▶ REQUIRED WORK
Turn the part of the listing that starts with the line containing "kingdom: Animalia" and ends with the line containing "scientific name: Lamprosema" into a numbered list, leaving out any blank lines. Include both of those lines and nothing outside that span.

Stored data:
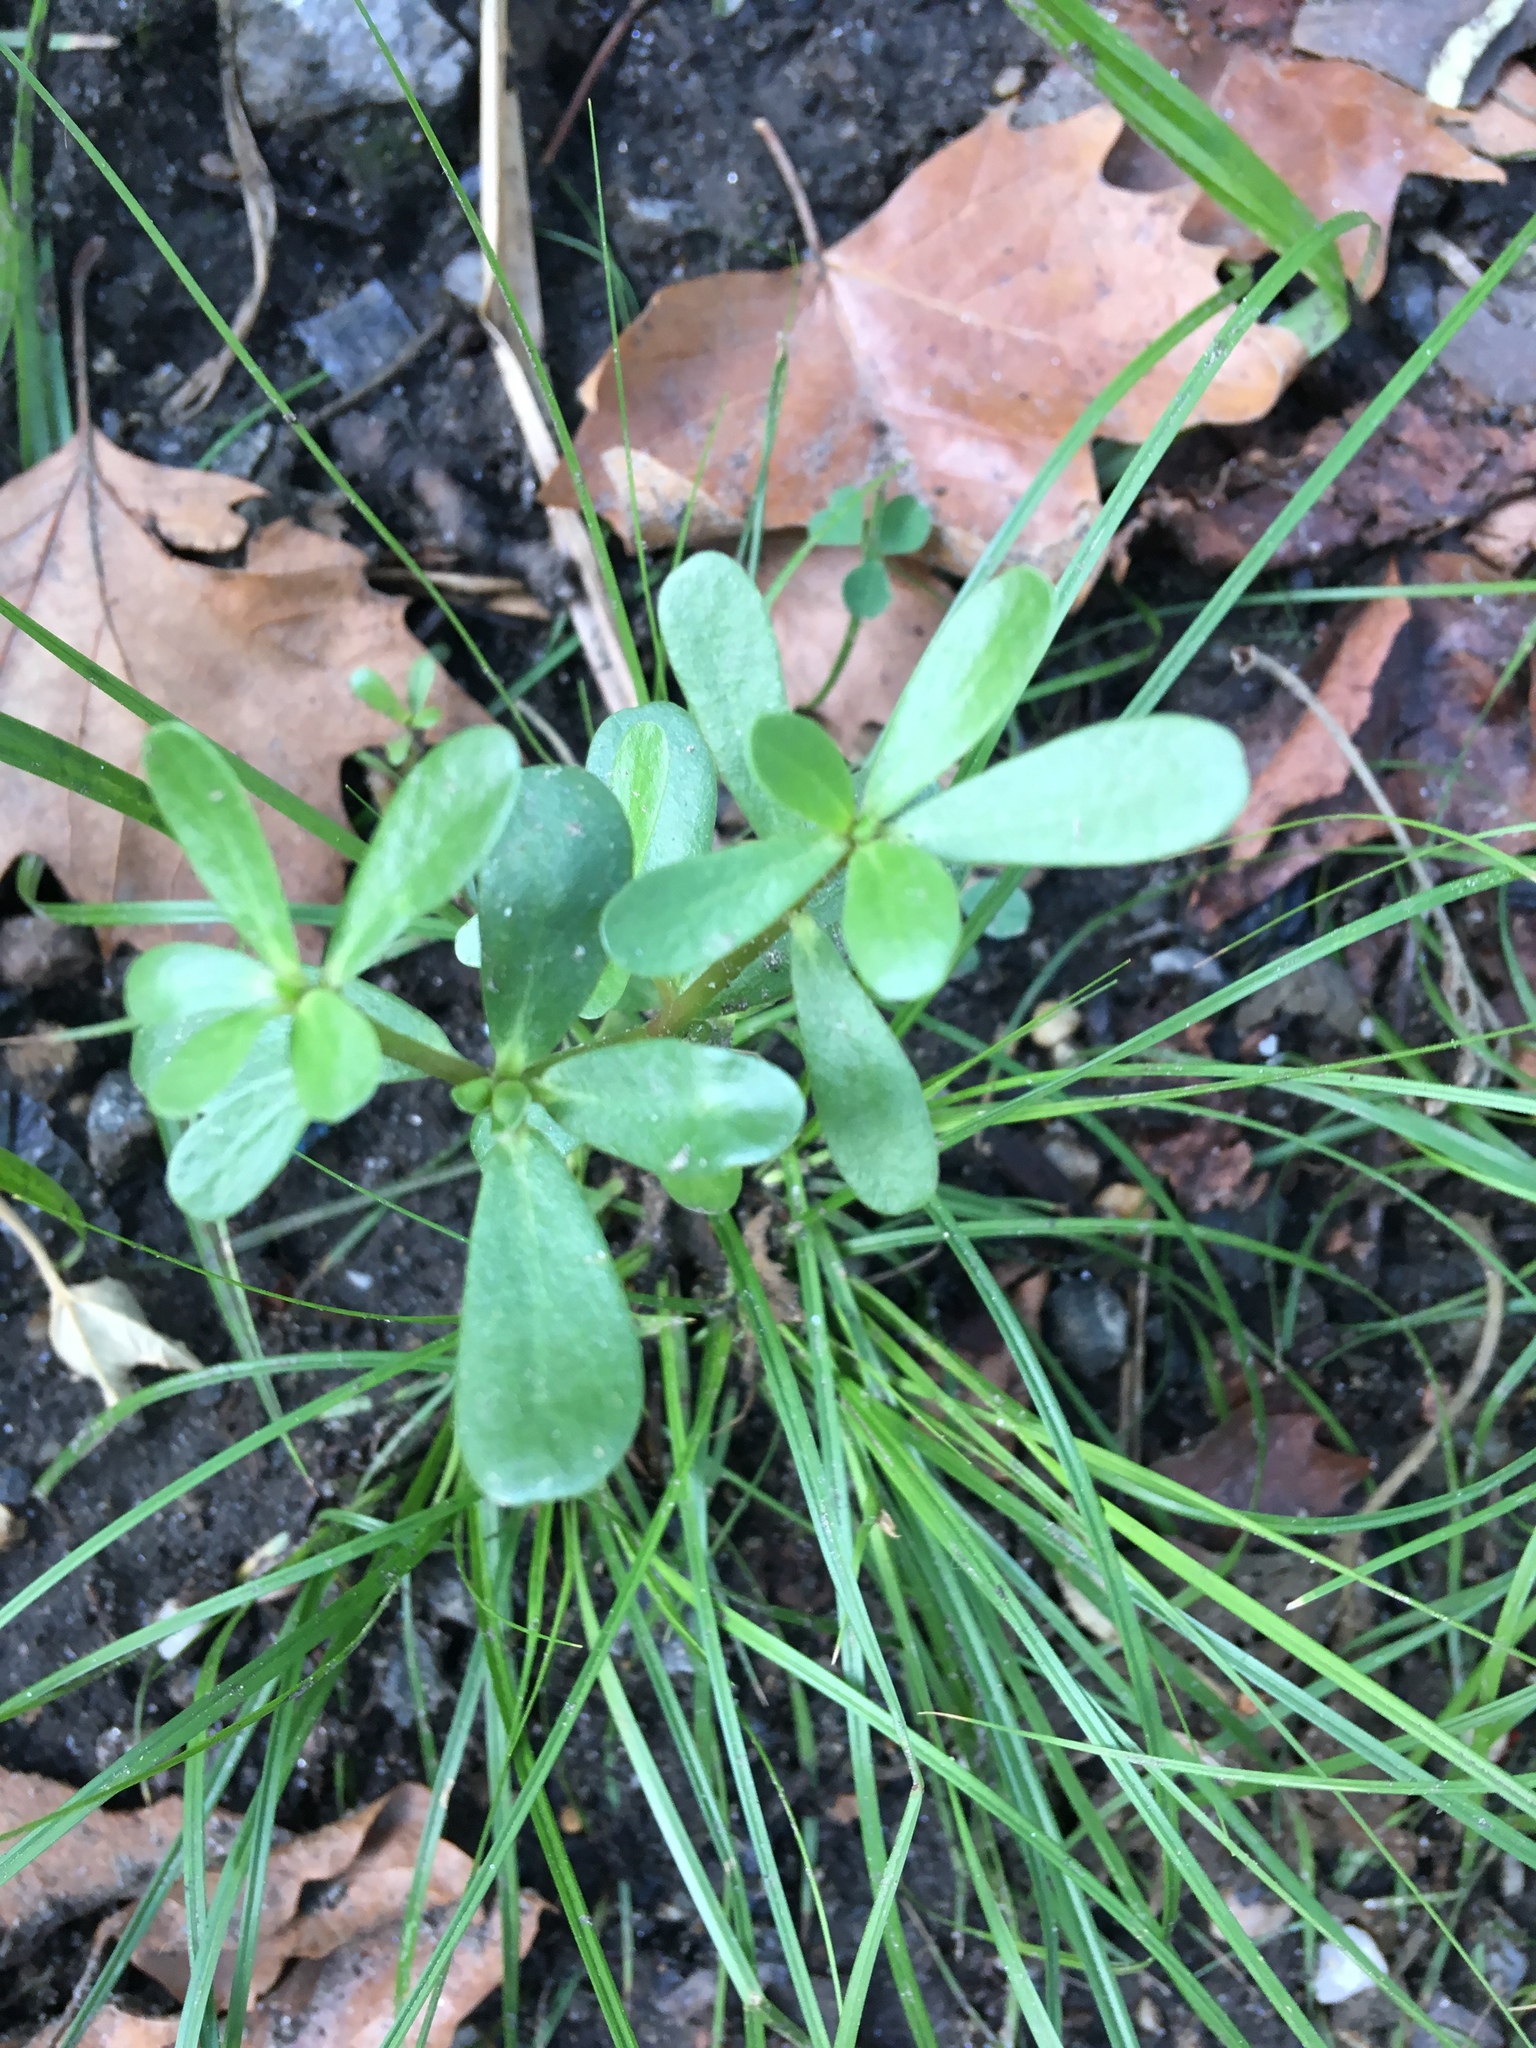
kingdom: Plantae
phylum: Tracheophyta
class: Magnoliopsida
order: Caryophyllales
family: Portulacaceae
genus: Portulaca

...

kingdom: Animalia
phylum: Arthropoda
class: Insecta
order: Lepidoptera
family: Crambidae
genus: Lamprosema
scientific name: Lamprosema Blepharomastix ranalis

▶ SOLUTION
1. kingdom: Animalia
2. phylum: Arthropoda
3. class: Insecta
4. order: Lepidoptera
5. family: Crambidae
6. genus: Lamprosema
7. scientific name: Lamprosema Blepharomastix ranalis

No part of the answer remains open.